If American politicians find a compromise, it will be a strong blow to the positions of dollar bulls. However, even the mere fact of resumed negotiations can weaken the greenback.
Also, EUR/USD traders will also focus on the "well-being" of another shaken bank in the US. As is known, shares of the California lender PacWest Bancorp plummeted after the company reported losing a significant portion of its deposits.
Amid a series of spring bankruptcies (Silvergate, Signature Bank, Silicon Valley Bank), US Treasury Secretary Janet Yellen allowed the merger of several regional banks in the country. According to her, the current banking environment and pressures on earnings of some U.S. regional banks may lead to some concentration in the sector. Meanwhile, the authorities "are highly likely" to approve such mergers.
However, according to the Financial Times, despite the banking crisis, the profit of the US banking sector reached a record high in the first quarter - approximately 80 billion dollars. Preliminary estimates suggest that profits grew by 33% compared to the same period last year.
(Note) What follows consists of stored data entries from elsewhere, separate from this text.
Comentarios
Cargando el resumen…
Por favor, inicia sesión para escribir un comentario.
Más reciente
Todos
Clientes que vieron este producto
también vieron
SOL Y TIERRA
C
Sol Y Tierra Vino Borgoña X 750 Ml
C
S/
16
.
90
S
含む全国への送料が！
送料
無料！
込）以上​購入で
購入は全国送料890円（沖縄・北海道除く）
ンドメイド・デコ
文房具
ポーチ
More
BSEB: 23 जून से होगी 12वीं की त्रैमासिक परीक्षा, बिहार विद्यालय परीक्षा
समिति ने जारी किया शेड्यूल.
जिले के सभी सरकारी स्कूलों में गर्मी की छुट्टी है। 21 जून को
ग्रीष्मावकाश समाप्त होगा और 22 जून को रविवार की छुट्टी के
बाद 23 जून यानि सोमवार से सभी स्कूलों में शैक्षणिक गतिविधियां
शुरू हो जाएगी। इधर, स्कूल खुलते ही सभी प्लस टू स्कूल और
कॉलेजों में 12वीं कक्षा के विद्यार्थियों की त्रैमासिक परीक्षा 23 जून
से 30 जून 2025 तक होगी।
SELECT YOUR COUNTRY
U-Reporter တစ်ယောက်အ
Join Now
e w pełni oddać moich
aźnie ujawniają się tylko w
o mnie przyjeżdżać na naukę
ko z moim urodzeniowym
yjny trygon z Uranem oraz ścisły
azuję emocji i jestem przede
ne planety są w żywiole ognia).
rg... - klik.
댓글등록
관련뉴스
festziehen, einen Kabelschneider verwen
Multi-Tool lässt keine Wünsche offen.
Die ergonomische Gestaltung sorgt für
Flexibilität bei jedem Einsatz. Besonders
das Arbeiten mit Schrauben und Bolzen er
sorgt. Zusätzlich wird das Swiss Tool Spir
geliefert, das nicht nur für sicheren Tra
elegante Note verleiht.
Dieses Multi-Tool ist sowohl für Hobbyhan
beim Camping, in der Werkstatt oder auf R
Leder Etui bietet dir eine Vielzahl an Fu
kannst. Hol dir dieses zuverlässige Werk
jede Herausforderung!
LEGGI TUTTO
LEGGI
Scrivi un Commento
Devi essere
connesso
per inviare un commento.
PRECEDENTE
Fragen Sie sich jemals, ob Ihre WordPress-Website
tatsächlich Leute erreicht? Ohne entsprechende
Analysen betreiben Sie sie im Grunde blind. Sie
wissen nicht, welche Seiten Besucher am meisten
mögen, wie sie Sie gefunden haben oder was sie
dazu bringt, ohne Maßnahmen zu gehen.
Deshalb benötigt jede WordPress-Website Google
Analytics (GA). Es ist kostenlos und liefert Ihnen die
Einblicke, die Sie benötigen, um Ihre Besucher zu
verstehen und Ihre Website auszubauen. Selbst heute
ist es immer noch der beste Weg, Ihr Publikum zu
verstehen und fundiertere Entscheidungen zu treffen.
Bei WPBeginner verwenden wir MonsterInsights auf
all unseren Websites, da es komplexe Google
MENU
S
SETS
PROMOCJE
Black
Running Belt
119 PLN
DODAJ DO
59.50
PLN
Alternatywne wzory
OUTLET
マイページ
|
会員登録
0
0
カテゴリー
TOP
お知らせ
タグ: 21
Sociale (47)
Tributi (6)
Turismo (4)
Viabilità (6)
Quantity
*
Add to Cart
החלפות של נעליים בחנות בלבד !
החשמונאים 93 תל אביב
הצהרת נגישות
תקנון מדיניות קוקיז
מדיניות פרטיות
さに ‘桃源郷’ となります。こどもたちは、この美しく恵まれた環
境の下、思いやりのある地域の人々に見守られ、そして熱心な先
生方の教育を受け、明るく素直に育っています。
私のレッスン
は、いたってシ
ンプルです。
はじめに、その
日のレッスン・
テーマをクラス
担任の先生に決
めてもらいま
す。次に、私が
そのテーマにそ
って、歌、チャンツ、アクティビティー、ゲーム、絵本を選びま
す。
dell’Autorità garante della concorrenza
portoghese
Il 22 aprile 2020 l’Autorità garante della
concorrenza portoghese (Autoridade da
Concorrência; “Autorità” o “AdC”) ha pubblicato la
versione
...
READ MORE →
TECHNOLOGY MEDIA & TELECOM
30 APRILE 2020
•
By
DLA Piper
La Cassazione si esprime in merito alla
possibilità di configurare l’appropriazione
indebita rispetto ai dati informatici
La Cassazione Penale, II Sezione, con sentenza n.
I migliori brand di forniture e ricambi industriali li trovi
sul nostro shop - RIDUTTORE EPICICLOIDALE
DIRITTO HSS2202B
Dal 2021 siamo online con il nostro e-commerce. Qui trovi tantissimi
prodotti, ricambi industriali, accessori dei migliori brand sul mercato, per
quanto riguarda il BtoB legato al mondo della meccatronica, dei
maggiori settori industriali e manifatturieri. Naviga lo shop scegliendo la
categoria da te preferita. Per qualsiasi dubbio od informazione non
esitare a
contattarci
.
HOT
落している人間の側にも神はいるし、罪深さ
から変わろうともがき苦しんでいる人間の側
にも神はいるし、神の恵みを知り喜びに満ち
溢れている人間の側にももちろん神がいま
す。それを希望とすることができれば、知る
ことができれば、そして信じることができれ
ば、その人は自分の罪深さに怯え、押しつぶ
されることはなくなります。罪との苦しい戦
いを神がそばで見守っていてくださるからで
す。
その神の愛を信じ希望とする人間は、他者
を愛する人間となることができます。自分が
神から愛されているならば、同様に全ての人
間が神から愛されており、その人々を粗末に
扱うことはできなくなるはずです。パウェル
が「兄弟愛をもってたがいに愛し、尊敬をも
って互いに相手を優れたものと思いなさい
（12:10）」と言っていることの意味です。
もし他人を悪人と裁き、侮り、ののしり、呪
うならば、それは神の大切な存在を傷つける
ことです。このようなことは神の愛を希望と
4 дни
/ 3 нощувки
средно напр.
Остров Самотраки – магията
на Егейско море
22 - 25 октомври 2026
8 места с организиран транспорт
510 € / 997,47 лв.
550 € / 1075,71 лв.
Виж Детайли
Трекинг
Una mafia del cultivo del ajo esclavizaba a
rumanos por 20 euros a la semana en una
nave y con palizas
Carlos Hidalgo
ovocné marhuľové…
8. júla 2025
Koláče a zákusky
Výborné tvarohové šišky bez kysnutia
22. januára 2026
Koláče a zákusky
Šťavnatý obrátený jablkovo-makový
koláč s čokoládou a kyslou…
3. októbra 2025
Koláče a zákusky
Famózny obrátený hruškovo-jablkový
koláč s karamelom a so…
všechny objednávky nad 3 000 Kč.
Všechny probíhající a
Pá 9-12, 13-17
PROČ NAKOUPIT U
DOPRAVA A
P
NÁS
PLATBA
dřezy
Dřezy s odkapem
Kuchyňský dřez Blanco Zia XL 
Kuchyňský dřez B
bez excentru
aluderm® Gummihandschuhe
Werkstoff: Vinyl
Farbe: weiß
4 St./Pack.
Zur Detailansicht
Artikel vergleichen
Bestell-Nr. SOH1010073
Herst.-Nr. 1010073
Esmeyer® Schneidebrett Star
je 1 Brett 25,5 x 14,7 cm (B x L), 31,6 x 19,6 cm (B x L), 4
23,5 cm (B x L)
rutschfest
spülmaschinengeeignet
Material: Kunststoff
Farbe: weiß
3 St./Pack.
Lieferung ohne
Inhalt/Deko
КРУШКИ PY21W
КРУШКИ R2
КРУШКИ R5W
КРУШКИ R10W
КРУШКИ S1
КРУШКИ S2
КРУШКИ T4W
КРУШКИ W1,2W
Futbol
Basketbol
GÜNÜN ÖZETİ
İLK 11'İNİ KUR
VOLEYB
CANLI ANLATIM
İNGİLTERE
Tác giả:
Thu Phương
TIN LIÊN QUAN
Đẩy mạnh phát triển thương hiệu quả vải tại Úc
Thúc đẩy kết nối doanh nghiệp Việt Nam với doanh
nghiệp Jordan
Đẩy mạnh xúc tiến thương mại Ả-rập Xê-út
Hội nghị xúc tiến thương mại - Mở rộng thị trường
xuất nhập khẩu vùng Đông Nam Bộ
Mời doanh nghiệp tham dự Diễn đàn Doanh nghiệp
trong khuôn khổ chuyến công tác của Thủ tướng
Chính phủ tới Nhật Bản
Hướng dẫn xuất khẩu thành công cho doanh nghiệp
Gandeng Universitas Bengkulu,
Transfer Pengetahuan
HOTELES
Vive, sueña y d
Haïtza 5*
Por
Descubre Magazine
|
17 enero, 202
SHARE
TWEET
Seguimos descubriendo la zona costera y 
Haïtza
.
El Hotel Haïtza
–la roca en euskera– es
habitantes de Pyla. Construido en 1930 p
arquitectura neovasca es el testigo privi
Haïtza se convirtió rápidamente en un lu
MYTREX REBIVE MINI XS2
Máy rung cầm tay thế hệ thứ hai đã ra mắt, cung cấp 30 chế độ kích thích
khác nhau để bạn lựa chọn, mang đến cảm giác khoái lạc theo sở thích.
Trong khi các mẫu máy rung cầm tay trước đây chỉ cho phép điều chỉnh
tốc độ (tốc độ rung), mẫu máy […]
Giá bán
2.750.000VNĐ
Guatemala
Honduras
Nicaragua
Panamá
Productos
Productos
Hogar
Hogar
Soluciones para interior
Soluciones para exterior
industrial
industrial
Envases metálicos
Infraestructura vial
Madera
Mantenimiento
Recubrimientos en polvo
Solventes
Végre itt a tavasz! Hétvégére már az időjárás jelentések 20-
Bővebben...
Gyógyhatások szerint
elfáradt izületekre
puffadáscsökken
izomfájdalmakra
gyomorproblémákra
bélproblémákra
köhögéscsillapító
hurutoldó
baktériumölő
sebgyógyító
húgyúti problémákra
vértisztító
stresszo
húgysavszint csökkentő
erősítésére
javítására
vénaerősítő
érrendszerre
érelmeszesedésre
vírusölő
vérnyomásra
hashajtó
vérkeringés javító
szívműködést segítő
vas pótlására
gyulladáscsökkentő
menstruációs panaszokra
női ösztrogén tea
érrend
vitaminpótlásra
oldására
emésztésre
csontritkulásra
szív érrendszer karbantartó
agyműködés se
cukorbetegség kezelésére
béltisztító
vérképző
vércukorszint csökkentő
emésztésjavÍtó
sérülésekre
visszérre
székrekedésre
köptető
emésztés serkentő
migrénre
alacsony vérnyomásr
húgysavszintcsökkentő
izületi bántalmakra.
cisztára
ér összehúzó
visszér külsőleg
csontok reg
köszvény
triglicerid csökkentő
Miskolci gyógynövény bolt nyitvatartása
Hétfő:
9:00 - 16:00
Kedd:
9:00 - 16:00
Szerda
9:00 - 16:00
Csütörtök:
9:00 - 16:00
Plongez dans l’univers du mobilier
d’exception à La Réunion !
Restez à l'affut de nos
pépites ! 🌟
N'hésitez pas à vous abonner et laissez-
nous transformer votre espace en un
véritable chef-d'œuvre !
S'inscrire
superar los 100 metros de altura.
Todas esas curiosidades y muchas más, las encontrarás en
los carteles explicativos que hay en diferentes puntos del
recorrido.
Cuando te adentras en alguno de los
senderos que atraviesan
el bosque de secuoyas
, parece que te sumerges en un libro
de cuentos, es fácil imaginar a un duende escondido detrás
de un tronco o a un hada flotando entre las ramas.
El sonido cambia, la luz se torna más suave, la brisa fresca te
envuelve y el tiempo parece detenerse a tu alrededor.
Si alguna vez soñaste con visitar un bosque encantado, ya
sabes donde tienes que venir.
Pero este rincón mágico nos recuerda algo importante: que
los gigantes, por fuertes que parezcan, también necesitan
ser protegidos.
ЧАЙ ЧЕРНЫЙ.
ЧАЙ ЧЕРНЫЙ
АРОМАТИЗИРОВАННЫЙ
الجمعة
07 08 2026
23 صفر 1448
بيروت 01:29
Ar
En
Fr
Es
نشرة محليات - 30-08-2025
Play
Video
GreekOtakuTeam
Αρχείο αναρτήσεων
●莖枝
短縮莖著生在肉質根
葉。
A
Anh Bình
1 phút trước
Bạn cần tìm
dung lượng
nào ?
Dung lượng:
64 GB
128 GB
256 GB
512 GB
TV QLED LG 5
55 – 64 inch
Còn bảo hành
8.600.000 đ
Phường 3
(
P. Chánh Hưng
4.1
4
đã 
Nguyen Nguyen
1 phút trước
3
It can be assumed that if the markets are not shaken by another bankruptcy in the near future (considering the difficult situation with PacWest), the topic of the banking crisis in the US will gradually fade into the background, thus depriving the dollar of another trump card.
Conclusions
To summarize, it should be emphasized: the dollar has received strong, but temporary support. Most of the "classic" fundamental factors - are not on the side of the greenback, especially in light of the results of the Fed's May meeting (where the fate of the interest rate was effectively "tied" to the dynamics of inflation growth in the US).
At the same time, it is imprudent and risky to play against the dollar until the negotiations on the US debt limit are completed. For example, in 2011, the standoff between President Barack Obama and the Democratic Senate with Republicans in the House of Representatives lasted until the last moment. The risk of default was so real that traders were gripped by panic, and the US credit rating was downgraded. It is quite likely that the current situation will unfold according to a similar scenario. In this case, the dollar will continue to gain momentum across the market, including with the euro. But if negotiations, which will resume, are productive, then the compressed spring will unwind in the opposite direction.
Therefore, at this moment, it is better to maintain a wait-and-see position for the EUR/USD pair.